Country of origin labelling
The final controversial area was mandatory country of origin labelling. Currently such labelling is required for fresh beef, fruits and vegetables, honey, olive oil and in other circumstances where a failure to give an indication of origin might mislead consumers. Under the new legislation compulsory country of origin labelling will also apply to fresh pig, sheep, goat and poultry meat. The European Commission will adopt detailed implementing rules within two years after Regulation enters into force, and must also submit a report about possible extension of origin labelling to meat used as an ingredient in food products, and to other products such as milk, milk used as an ingredient, single ingredient products and products where an ingredient represents more than 50% of the food.
In essence what has happened is that most of the debate about country of origin labelling has been postponed in order to get agreement on the rest of the Food Information Regulation.
More minor changes include a requirement to emphasise allergens by using a type set that distinguishes them from the rest of the list of ingredients, and a paragraph instructing the Commission to examine the possibility or requiring, for the first time, alcoholic drinks to be bear a list of ingredients and nutrition declarations, or at least an indication of energy value.

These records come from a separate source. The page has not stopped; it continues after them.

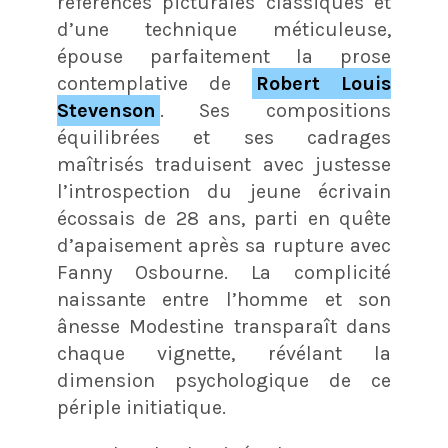
références picturales classiques et
d’une technique méticuleuse,
épouse parfaitement la prose
contemplative de
Robert Louis
Stevenson
. Ses compositions
équilibrées et ses cadrages
maîtrisés traduisent avec justesse
l’introspection du jeune écrivain
écossais de 28 ans, parti en quête
d’apaisement après sa rupture avec
Fanny Osbourne. La complicité
naissante entre l’homme et son
ânesse Modestine transparaît dans
chaque vignette, révélant la
dimension psychologique de ce
périple initiatique.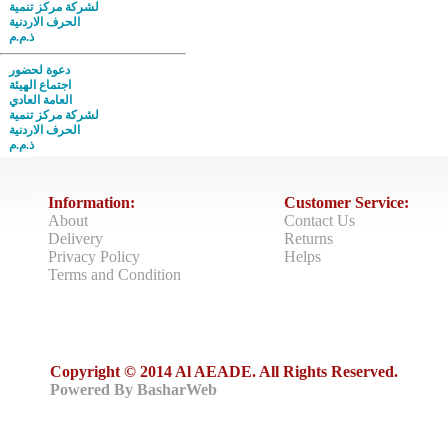
لشركة مركز تنمية
الحرف الاردنية
ذ.م.م
دعوة لحضور
اجتماع الهيئة
العامة العادي
لشركة مركز تنمية
الحرف الاردنية
ذ.م.م
Information:
Customer Service:
About
Contact Us
Delivery
Returns
Privacy Policy
Helps
Terms and Condition
Copyright © 2014 Al AEADE. All Rights Reserved.
Powered By BasharWeb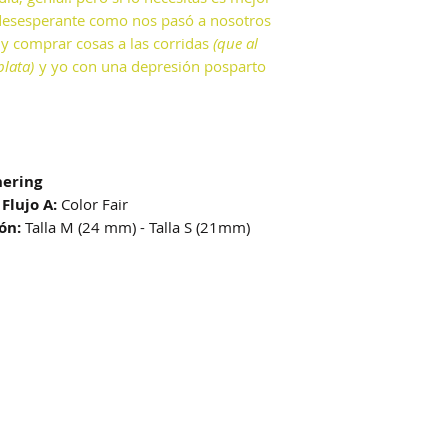
 desesperante como nos pasó a nosotros
 y comprar cosas a las corridas
(que al
lata)
y yo con una depresión posparto
hering
 Flujo A:
Color Fair
ón:
Talla M (24 mm) - Talla S (21mm)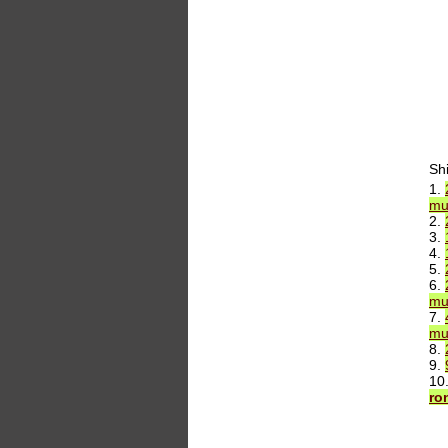
Sh
1.
mu
2.
3.
4.
5.
6.
mu
7.
mu
8.
9.
10
ro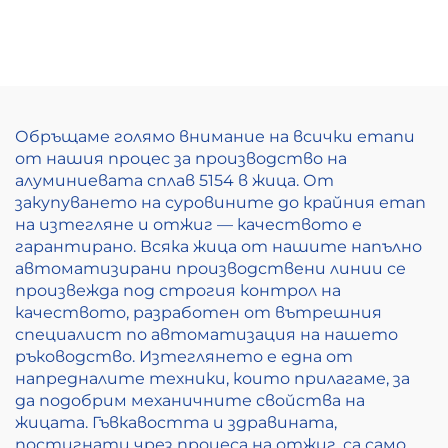
Обръщаме голямо внимание на всички етапи
от нашия процес за производство на
алуминиевата сплав 5154 в жица. От
закупуването на суровините до крайния етап
на изтегляне и отжиг — качеството е
гарантирано. Всяка жица от нашите напълно
автоматизирани производствени линии се
произвежда под строгия контрол на
качеството, разработен от вътрешния
специалист по автоматизация на нашето
ръководство. Изтеглянето е една от
напредналите техники, които прилагаме, за
да подобрим механичните свойства на
жицата. Гъвкавостта и здравината,
постигнати чрез процеса на отжиг, са само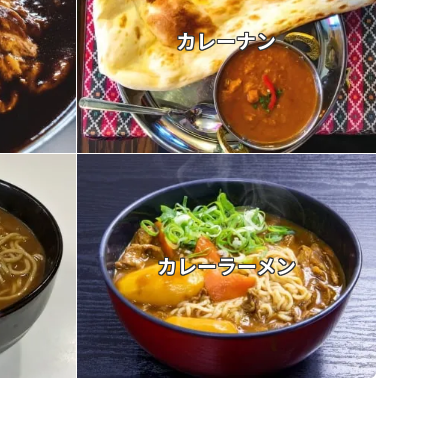
カレーナン
カレーラーメン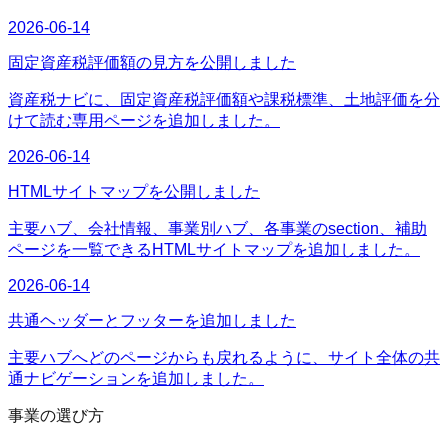
2026-06-14
固定資産税評価額の見方を公開しました
資産税ナビに、固定資産税評価額や課税標準、土地評価を分
けて読む専用ページを追加しました。
2026-06-14
HTMLサイトマップを公開しました
主要ハブ、会社情報、事業別ハブ、各事業のsection、補助
ページを一覧できるHTMLサイトマップを追加しました。
2026-06-14
共通ヘッダーとフッターを追加しました
主要ハブへどのページからも戻れるように、サイト全体の共
通ナビゲーションを追加しました。
事業の選び方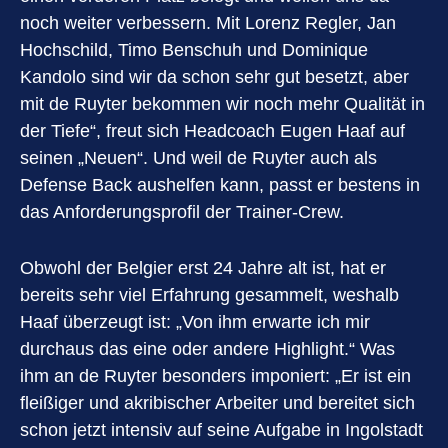
noch weiter verbessern. Mit Lorenz Regler, Jan
Hochschild, Timo Benschuh und Dominique
Kandolo sind wir da schon sehr gut besetzt, aber
mit de Ruyter bekommen wir noch mehr Qualität in
der Tiefe“, freut sich Headcoach Eugen Haaf auf
seinen „Neuen“. Und weil de Ruyter auch als
Defense Back aushelfen kann, passt er bestens in
das Anforderungsprofil der Trainer-Crew.
Obwohl der Belgier erst 24 Jahre alt ist, hat er
bereits sehr viel Erfahrung gesammelt, weshalb
Haaf überzeugt ist: „Von ihm erwarte ich mir
durchaus das eine oder andere Highlight.“ Was
ihm an de Ruyter besonders imponiert: „Er ist ein
fleißiger und akribischer Arbeiter und bereitet sich
schon jetzt intensiv auf seine Aufgabe in Ingolstadt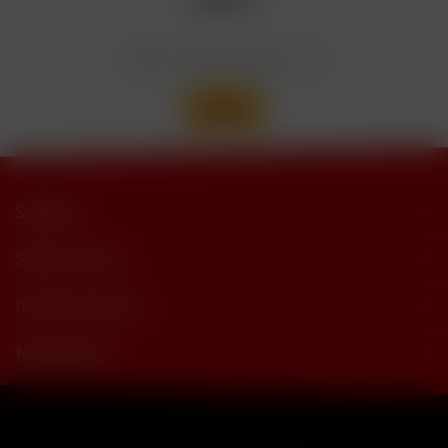
Enthält
trimethylbutyramide
Wir versenden mit
Support
Shop Service
Informationen
Newsletter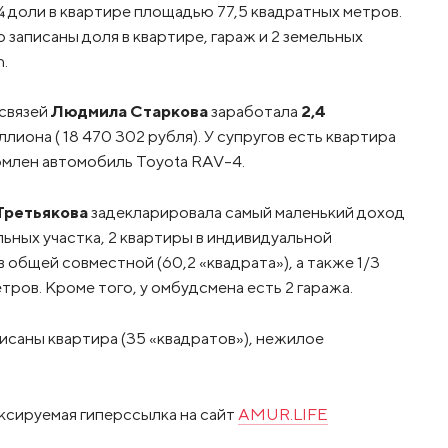
 ¼ доли в квартире площадью 77,5 квадратных метров.
го записаны доля в квартире, гараж и 2 земельных
.
 связей
Людмила Старкова
заработала
2,4
миллиона ( 18 470 302 рубля). У супругов есть квартира
рмлен автомобиль Toyota RAV-4.
Третьякова
задекларировала самый маленький доход
льных участка, 2 квартиры в индивидуальной
 в общей совместной (60,2 «квадрата»), а также 1/3
ров. Кроме того, у омбудсмена есть 2 гаража.
аписаны квартира (35 «квадратов»), нежилое
ксируемая гиперссылка на сайт
AMUR.LIFE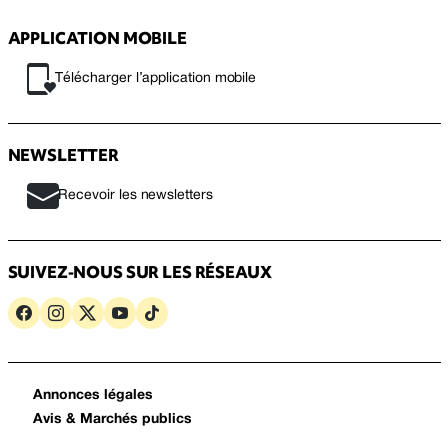
APPLICATION MOBILE
Télécharger l’application mobile
NEWSLETTER
Recevoir les newsletters
SUIVEZ-NOUS SUR LES RÉSEAUX
Annonces légales
Avis & Marchés publics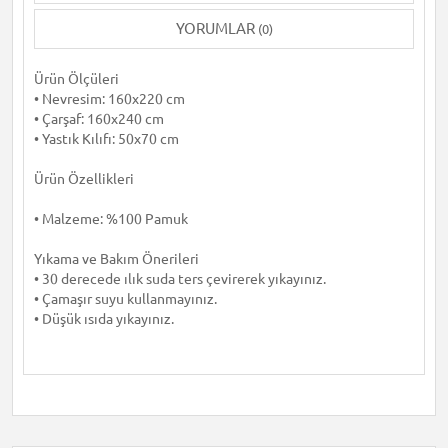
YORUMLAR
(0)
Ürün Ölçüleri
• Nevresim: 160x220 cm
• Çarşaf: 160x240 cm
• Yastık Kılıfı: 50x70 cm
Ürün Özellikleri
• Malzeme: %100 Pamuk
Yıkama ve Bakım Önerileri
• 30 derecede ılık suda ters çevirerek yıkayınız.
• Çamaşır suyu kullanmayınız.
• Düşük ısıda yıkayınız.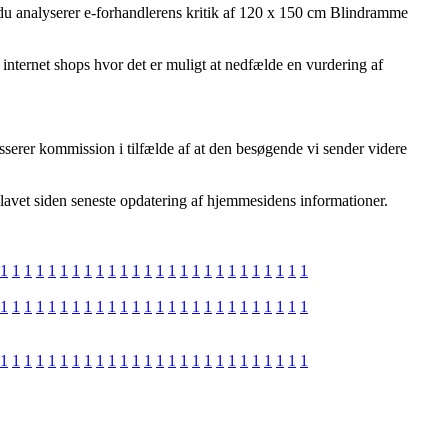
t du analyserer e-forhandlerens kritik af 120 x 150 cm Blindramme
internet shops hvor det er muligt at nedfælde en vurdering af
asserer kommission i tilfælde af at den besøgende vi sender videre
 lavet siden seneste opdatering af hjemmesidens informationer.
1
1
1
1
1
1
1
1
1
1
1
1
1
1
1
1
1
1
1
1
1
1
1
1
1
1
1
1
1
1
1
1
1
1
1
1
1
1
1
1
1
1
1
1
1
1
1
1
1
1
1
1
1
1
1
1
1
1
1
1
1
1
1
1
1
1
1
1
1
1
1
1
1
1
1
1
1
1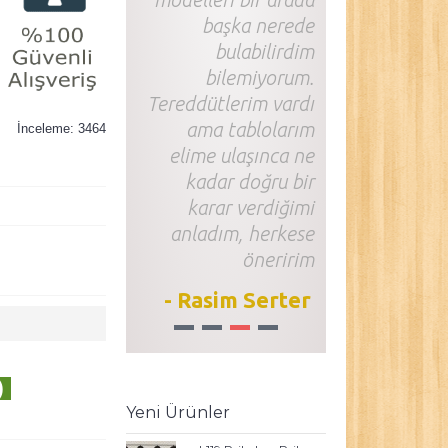
başka nerede
bulabilirdim
bilemiyorum.
Tereddütlerim vardı
ama tablolarım
İnceleme: 3464
elime ulaşınca ne
kadar doğru bir
karar verdiğimi
anladım, herkese
öneririm
- Rasim Serter
1
2
3
4
)
Yeni Ürünler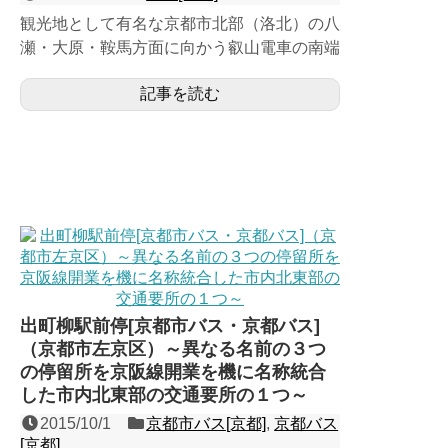
観光地として有名な京都市北部（洛北）の八
瀬・大原・鞍馬方面に向かう叡山電車の南端
ターミナルである頭端式４面３線の地上駅。
記事を読む
当時関西に基盤のあっ...
出町柳駅前停[京都市バス・京都バス]
（京都市左京区）～異なる名前の３つ
の停留所を京阪線開業を機に名称統合
した市内北東部の交通要所の１つ～
2015/10/1
京都市バス[京都]
,
京都バス
[京都]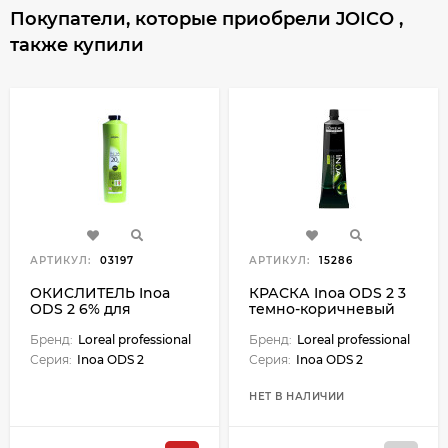
Покупатели, которые приобрели JOICO ,
также купили
АРТИКУЛ:
03197
АРТИКУЛ:
15286
ОКИСЛИТЕЛЬ Inoa
КРАСКА Inoa ODS 2 3
ODS 2 6% для
темно-коричневый
красителя Inoa - 1000
(2023)
мл М
Бренд:
Loreal professional
Бренд:
Loreal professional
Серия:
Inoa ODS 2
Серия:
Inoa ODS 2
НЕТ В НАЛИЧИИ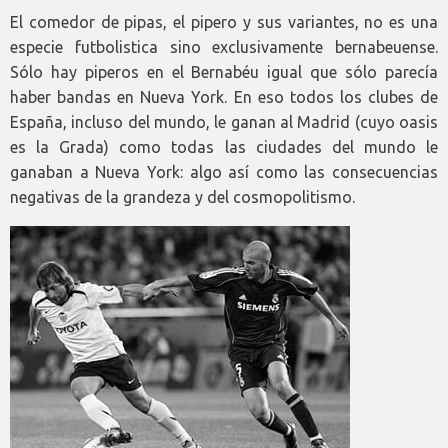
El comedor de pipas, el pipero y sus variantes, no es una
especie futbolistica sino exclusivamente bernabeuense.
Sólo hay piperos en el Bernabéu igual que sólo parecía
haber bandas en Nueva York. En eso todos los clubes de
España, incluso del mundo, le ganan al Madrid (cuyo oasis
es la Grada) como todas las ciudades del mundo le
ganaban a Nueva York: algo así como las consecuencias
negativas de la grandeza y del cosmopolitismo.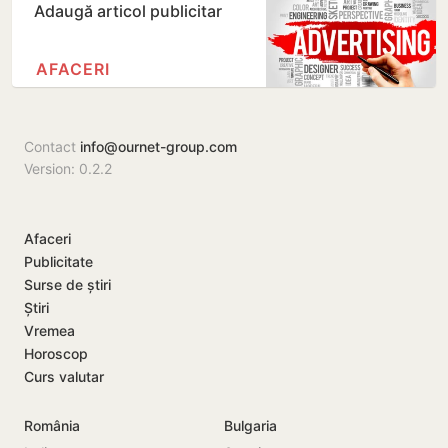
Adaugă articol publicitar
AFACERI
Contact
info@ournet-group.com
Version: 0.2.2
Afaceri
Publicitate
Surse de știri
Știri
Vremea
Horoscop
Curs valutar
România
Bulgaria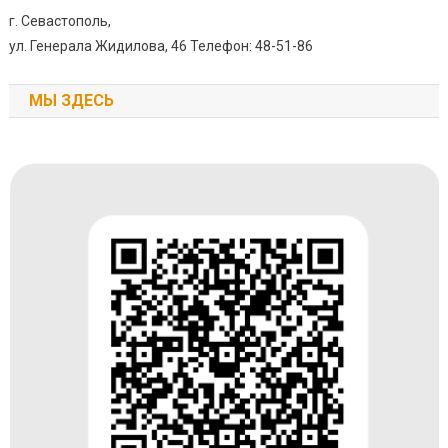
г. Севастополь,
ул. Генерала Жидилова, 46 Телефон: 48-51-86
МЫ ЗДЕСЬ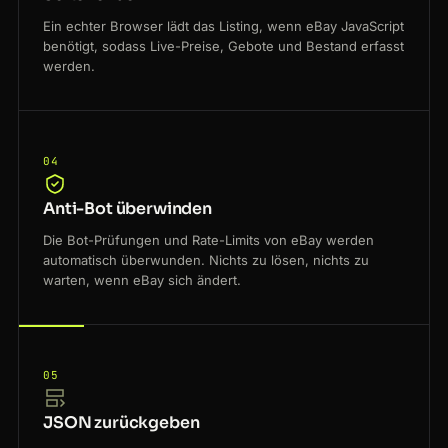
Ein echter Browser lädt das Listing, wenn eBay JavaScript
benötigt, sodass Live-Preise, Gebote und Bestand erfasst
werden.
04
Anti-Bot überwinden
Die Bot-Prüfungen und Rate-Limits von eBay werden
automatisch überwunden. Nichts zu lösen, nichts zu
warten, wenn eBay sich ändert.
05
JSON zurückgeben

There will be a number of new special cases such as a requirement to give the date of freezing of deep frozen products, specifying which vegetable oils have been used in a product and indicating when water has been added to meat or fish.
The issue of trans fats is to be postponed – with the Commission instructed to study further what measures might be appropriate – whether mandatory labelling or an actual ban.
Entry into force
There is a good chance that the new Regulation will be agreed and published in the Official Journal of the EU in late 2012. The new rules will become compulsory three years after that publication date, save for the mandatory nutrition declaration where the transitional period will be 5 years.
The length of the transition periods gives food businesses plenty of time to consider how to adapt labelling to the new rules. In some cases the best solution may be a reformulation of the product, which would inevitably extend the lead time. Prudent food and drink businesses will start work on the impact of the new Regulation as soon as it is finalised.